ZIMBABWE’S President-elect Emmerson Mnangagwa is faced with a herculean task of transforming Zimbabwe’s moribund economy into a middle-income economy by 2030, analysts contend.

Mnangagwa (75) narrowly secured a five-year term against his younger opposition adversary Nelson Chamisa (40) in a disputed poll.

A former President Robert Mugabe aide for over five decades, Mnangagwa took over the reins late last year after Mugabe’s ignominious exit after being at the helm for nearly four decades.

“We are not looking for the economy to drive itself,” Confederation of Zimbabwe Industries (CZI) president Sifelani Jabangwe said.

He said the economy will be driven by the business, private sector and government. “We hope to work together with government as we seek to fulfil vision 2030 for Zimbabwe to be a middle income country.”

Jabangwe expressed optimism of economic growth and indicated that Mnangagwa after taking over from Mugabe late last year had set the tone.

“For that to be achievable there is need for us to work together as government, the private sector and the business community,” Jabangwe said.

Mnangagwa is faced by an economy characterised by mass unemployment, cash shortages and decaying infrastructure following Mugabe’s years of gross misrule.

The President who has projected himself as a reformist has since told the world that Zimbabwe is open for business.

The new administration is targeting an annual economic growth rate of at least 6 percent over the next five years, attracting 5 billion on foreign direct investment and $10 billion in domestic investment a year.

Former (CZI) president and now president of Oil Expressers’ Association of Zimbabwe (OEA) president Busisa Moyo said Mnangagwa must come up with a comprehensive economic revival plan.

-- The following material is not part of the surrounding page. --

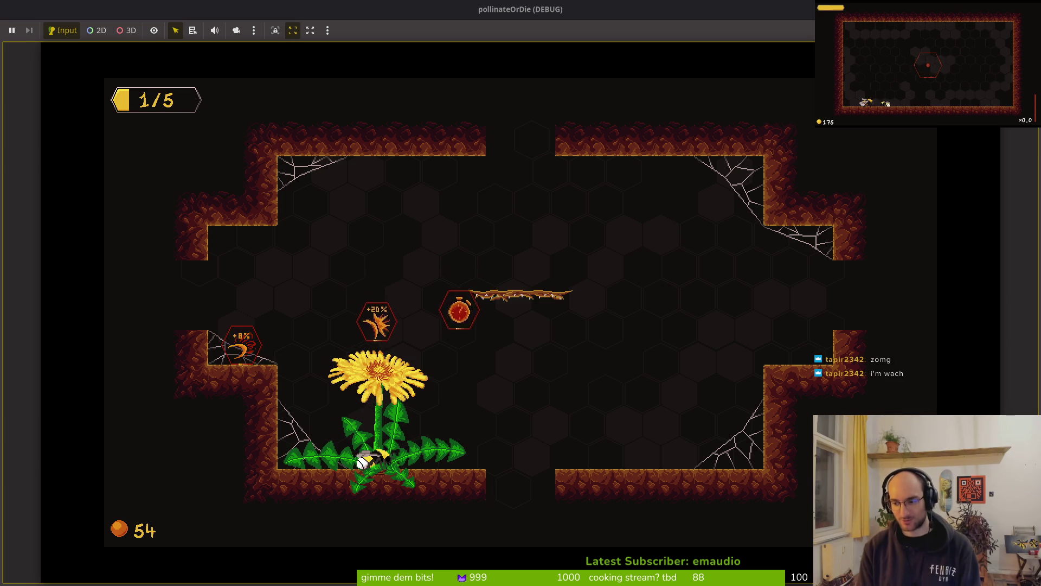
{"action": "key", "text": "Right"}
{"action": "key", "text": "Up"}
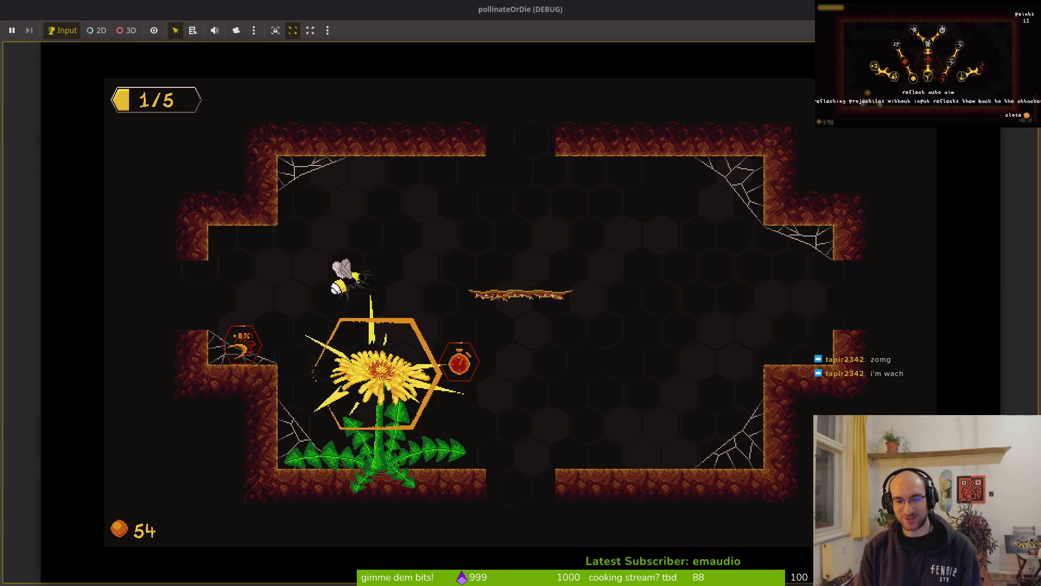
{"action": "key", "text": "Right"}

“Mnangagwa had already started to work on reopening Zimbabwe for business. For the incoming administration they is however need for a comprehensive economic revival plan,” he said.

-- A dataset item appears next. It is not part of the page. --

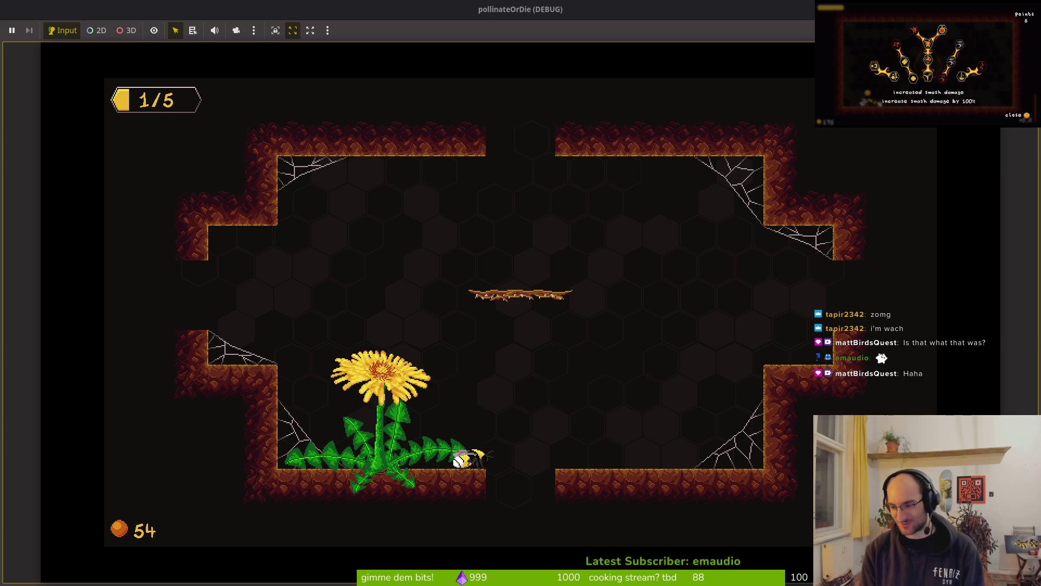
{"action": "key", "text": "Right"}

Moyo said is looking forward to pro-business policies, reindustrialisation and the agricultural sector.

“Our economy needs to be self-sufficient. There is need to expand the cash crop by a vibrant agriculture sector,” he said.

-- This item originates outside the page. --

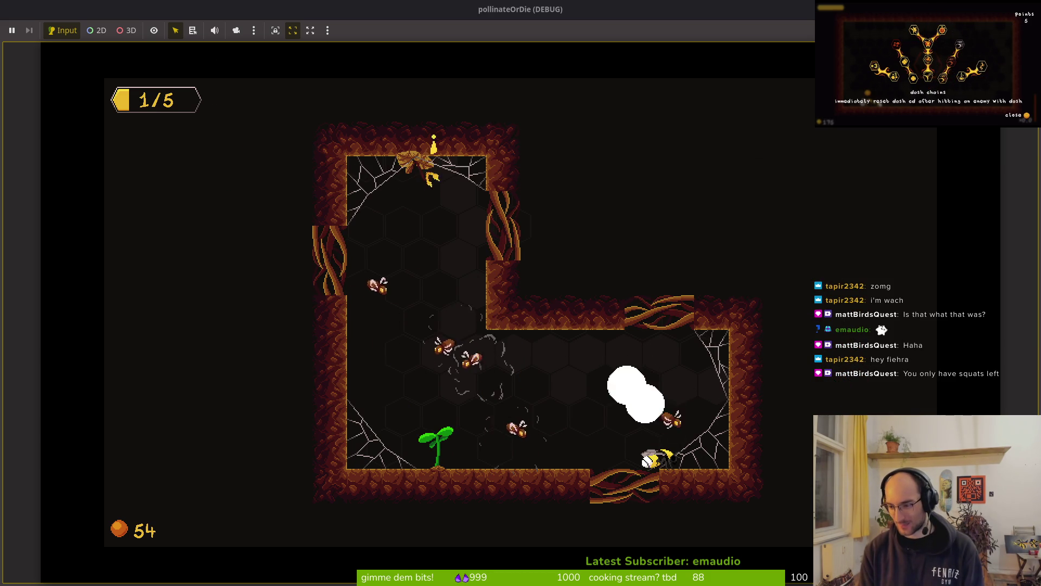
{"action": "key", "text": "space"}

He urged the incoming administration to open up mining for the international players to come and invest in the sector.

“Zimbabwe needs to be reconnected internally, an effective airport systems so that the business is connected,” Moyo said before indicating that there is need, “for a comprehensive, cohesive wide economic revival plan.”

Mnangawga is faced with an economy were more than 98% of transactions are conducted via electronic transfers, amend bank limit withdraws making it difficult for business to operate.

Currently the country is saddled with $1, 7 billion of arrears owed to the African development Bank and World Bank that it needs to repay before it can tap new loans from multilateral lenders.

“This election was about the economy not politics,” Association for Business in Zimbabwe (ABUZ) Victor Nyoni said.

“The President (Mnangagwa) had started on the process of economic recovery. There was progress on the rehabilitation of the economy,” he said.

The mandate Nyoni said gives Mnangagwa an opportunity to continue with the projects which he had started.

“We now have to focus on the rebuilding of the economy. What he was seeking were not votes but the rehabilitation of the economy,” the ABUZ president said.

He said business is looking forward to the materialisation of the deals which had been signed by Mnangagwa before the elections.

Nyoni said is “looking forward to the materialisation of the deals that he signed. We are looking at the aspect of protecting investment, property rights and legal rights amongst other instruments aimed at the ease of doing business.”